Language is an efficient tool that has helped us to become what we are as a species. It allows us to achieve great things collaboratively. With the development of new communication technologies, the costs and benefits change. For example, nowadays predictive text technology (T9) helps us to minimize writing effort. It is highly successful, despite all the anecdotes about awkward mistakes (and sometimes high social costs). On Twitter, the maximal length of a message is restricted to 280 characters. As a result, Twitter users are very aware of the space costs of different expressions, which has a strong effect on their linguistic choices. Communication via online conference software, such as Skype or Zoom, helps to connect people from all parts of the world, opening new opportunities, but at the same time it is more demanding for the brain than face-to-face communication.Footnote 2 The number of visual signals about body language is restricted, and it is more difficult to connect emotionally. Communication between multiple participants in the gallery view in Zoom, for example, is difficult, as well, because one has to monitor too many cues simultaneously. These are all additional costs of communication that we need to accommodate to.

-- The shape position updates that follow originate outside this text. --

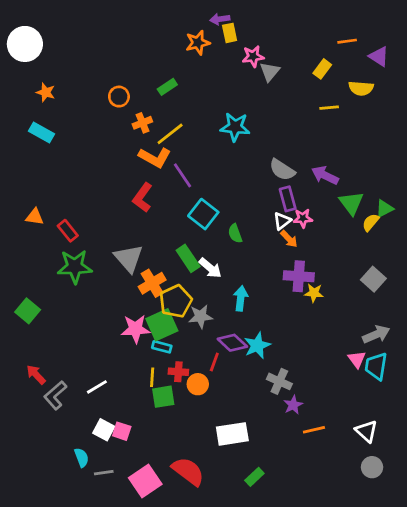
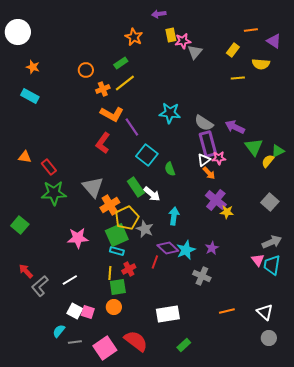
yellow rectangle: (230, 33) -> (171, 35), moved
orange star: (198, 43) -> (134, 37), moved, turned -30
cyan star: (235, 127) -> (170, 113), moved
yellow line: (170, 134) -> (125, 83), moved
purple rectangle: (288, 199) -> (208, 144), size x1.4
purple cross: (299, 276) -> (216, 200), turned 35
gray star: (201, 316) -> (145, 229), turned 30
pink star: (136, 329) -> (78, 238), moved
red cross: (178, 372) -> (129, 269), turned -32
orange circle: (198, 384) -> (114, 307), moved
purple star: (293, 405) -> (212, 248), moved
cyan semicircle: (82, 457) -> (59, 331), turned -120

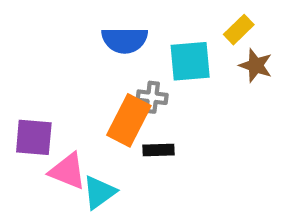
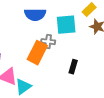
black rectangle: (158, 150) -> (73, 67), moved, turned -72

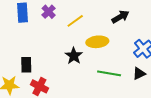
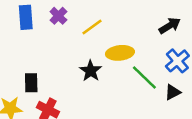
black arrow: (120, 17) -> (170, 26), moved
green line: (109, 73) -> (144, 78), moved, turned 35

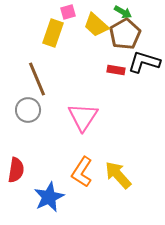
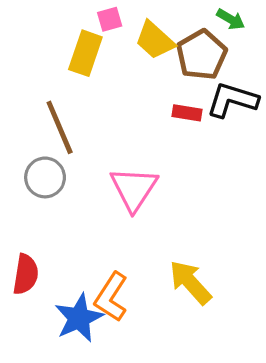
green arrow: (123, 12) -> (231, 19), moved
orange L-shape: (82, 172) -> (111, 297), moved

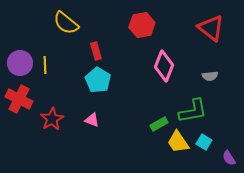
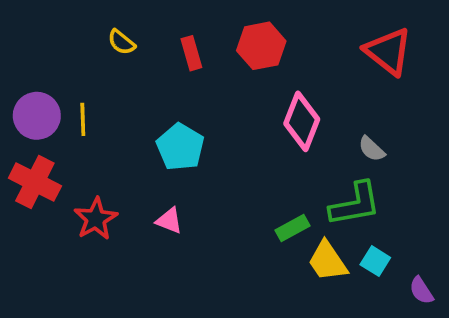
yellow semicircle: (66, 23) -> (121, 42), size x0.6
red rectangle: (96, 51) -> (191, 53), moved
gray semicircle: (210, 76) -> (372, 149), moved, turned 49

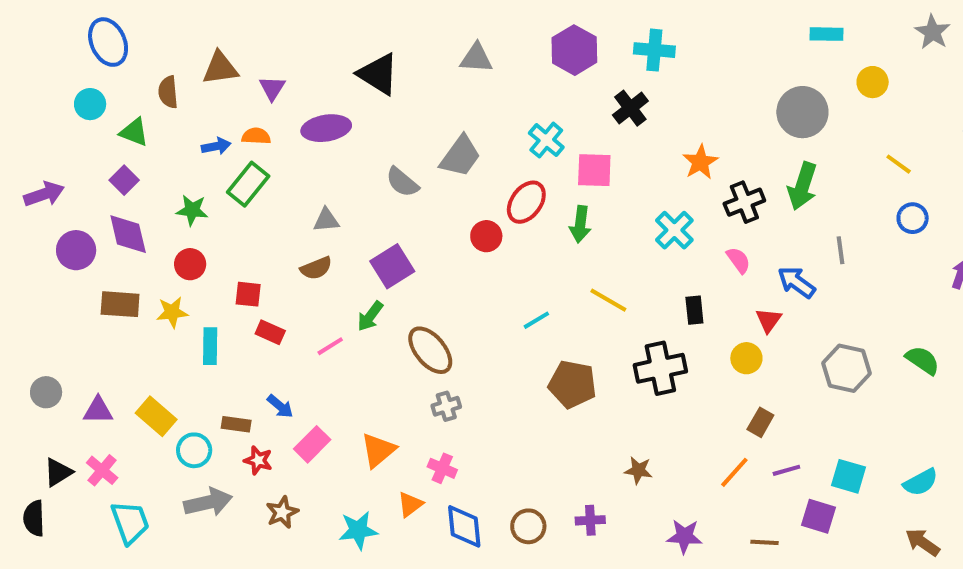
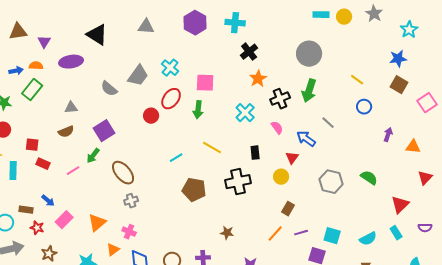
yellow circle: (873, 82) -> (344, 17), moved
black cross: (630, 108) -> (249, 52), moved
cyan cross: (546, 140) -> (170, 68), moved
gray line: (840, 250) -> (328, 123), turned -40

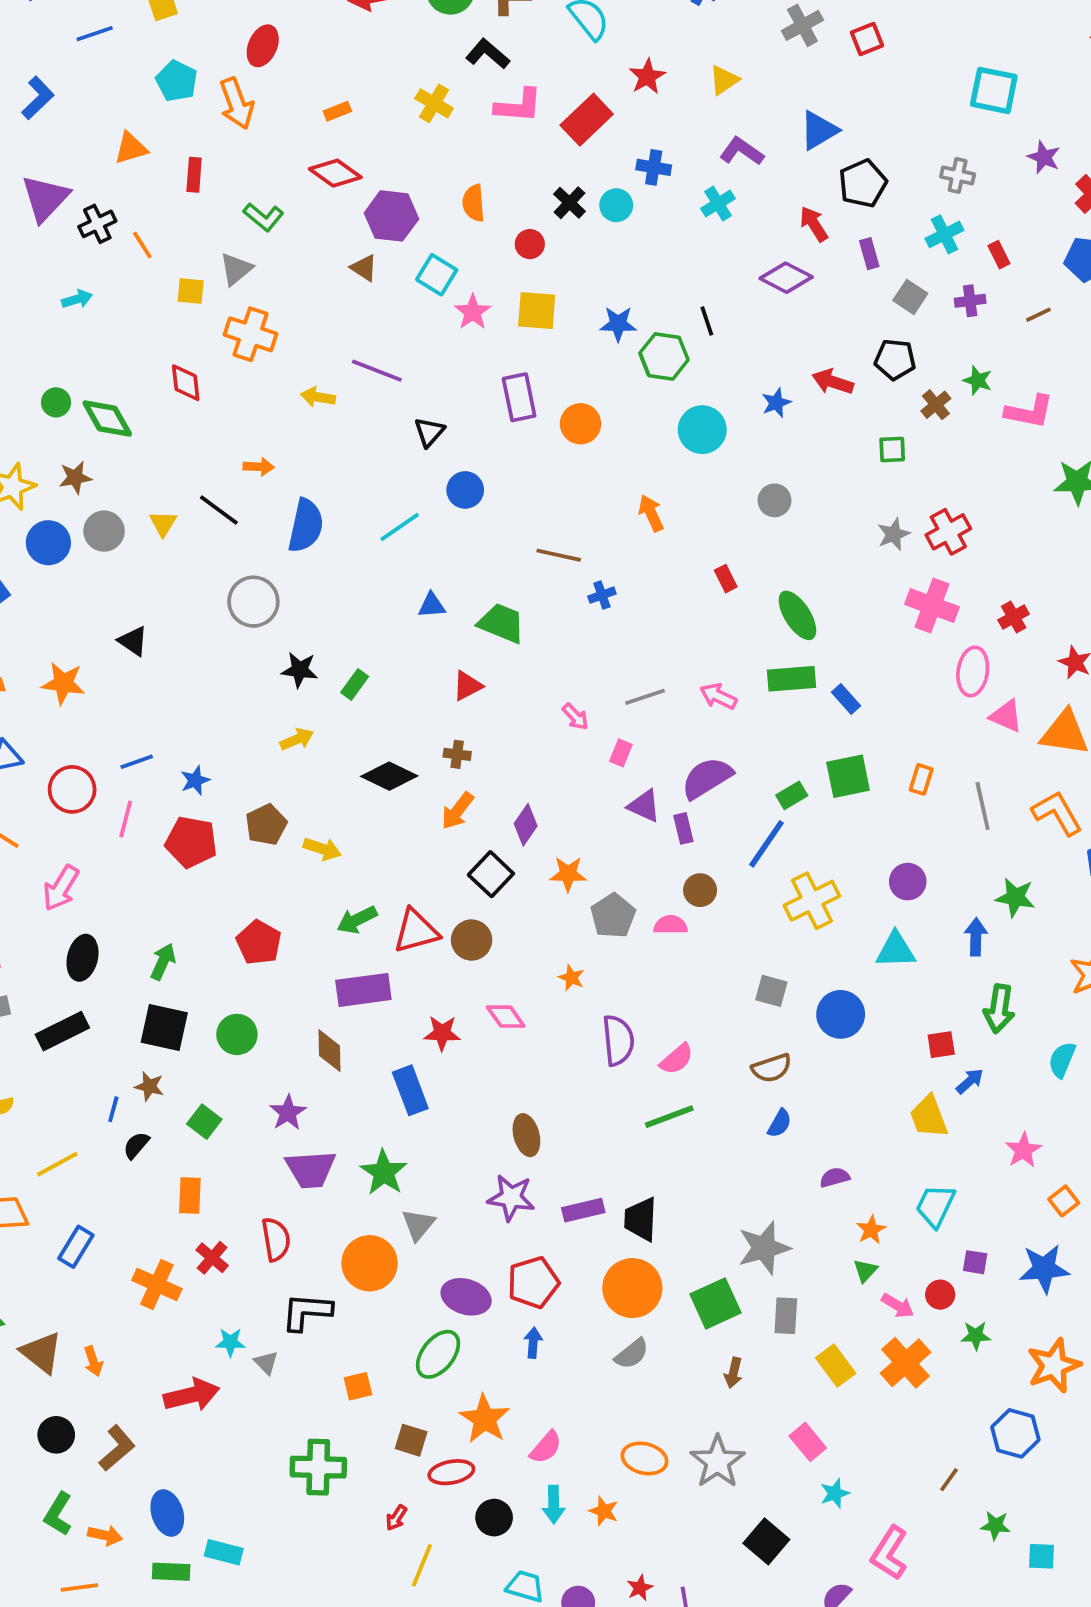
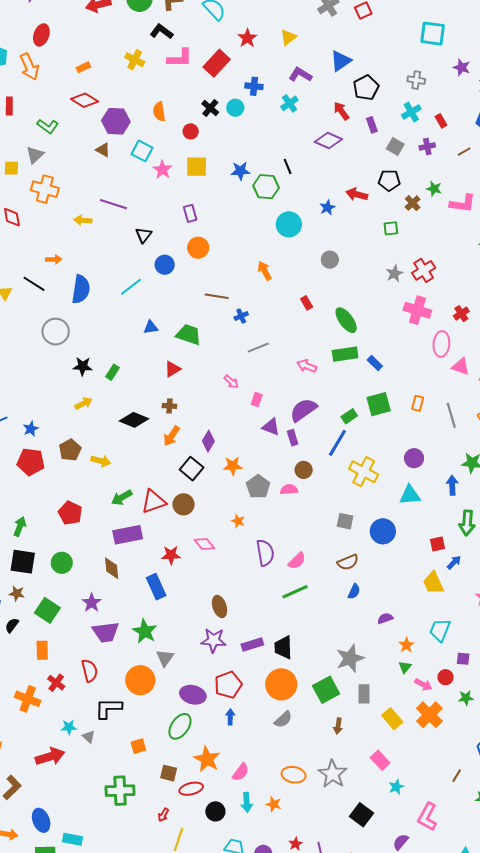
purple rectangle: (519, 397) -> (190, 213), size x0.7
orange circle: (581, 424) -> (198, 248), moved
gray line: (645, 697) -> (258, 348), moved
yellow cross: (812, 901) -> (364, 472), turned -32
green square: (204, 1122) -> (47, 610), size x1.4

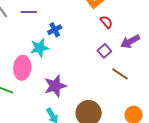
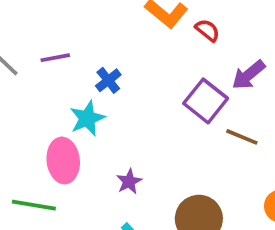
red semicircle: (106, 22) -> (207, 30), moved
purple square: (104, 51) -> (206, 101), size x1.6
purple star: (55, 86) -> (129, 182), size x0.6

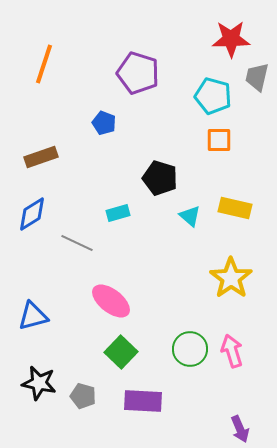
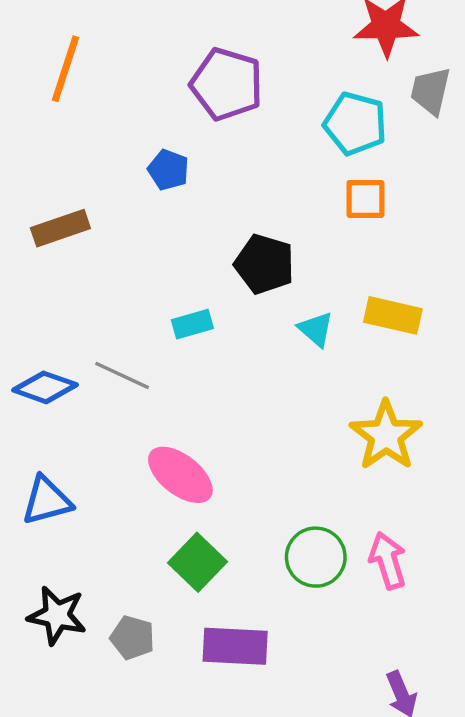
blue diamond: (32, 214) -> (45, 387), moved, turned 51

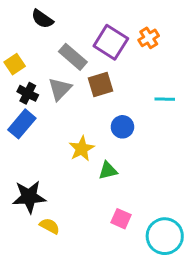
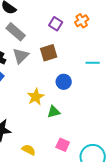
purple square: (111, 42) -> (56, 24), size x0.6
gray rectangle: (73, 57) -> (16, 32), moved
yellow semicircle: (50, 226) -> (29, 150), moved

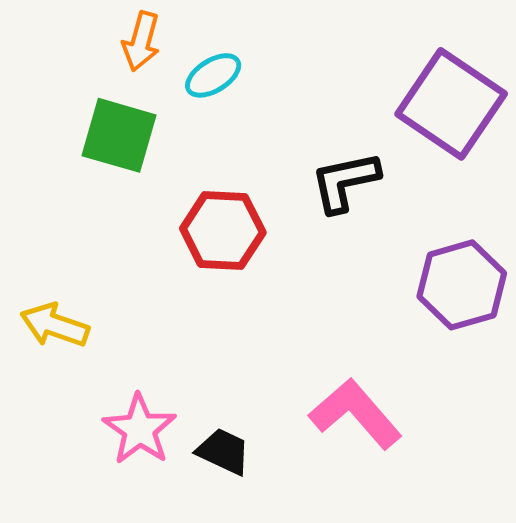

Where are we heading? Elon Musk’s start-up Neuralink has been working on a brain implant that could communicate with a computer or mobile phone. In addition to helping people with injuries and disabilities, it could also allow people to communicate with each other without using language.Footnote 3 This kind of telepathy would be extremely efficient. No time and effort would be spent on encoding a message in words and decoding them. Yet I do not think that language will become obsolete in the foreseeable future. Even if one disregards the privacy and ethical issues,Footnote 4 the sheer complexity and diversity of the human brain does not allow anyone to decipher a brain signal and turn it into concepts, and all the way back. Linguists have nothing to worry about at the moment. But surely this line of research will lead to new and more efficient communication tools and gadgets, in ways that no one can predict now.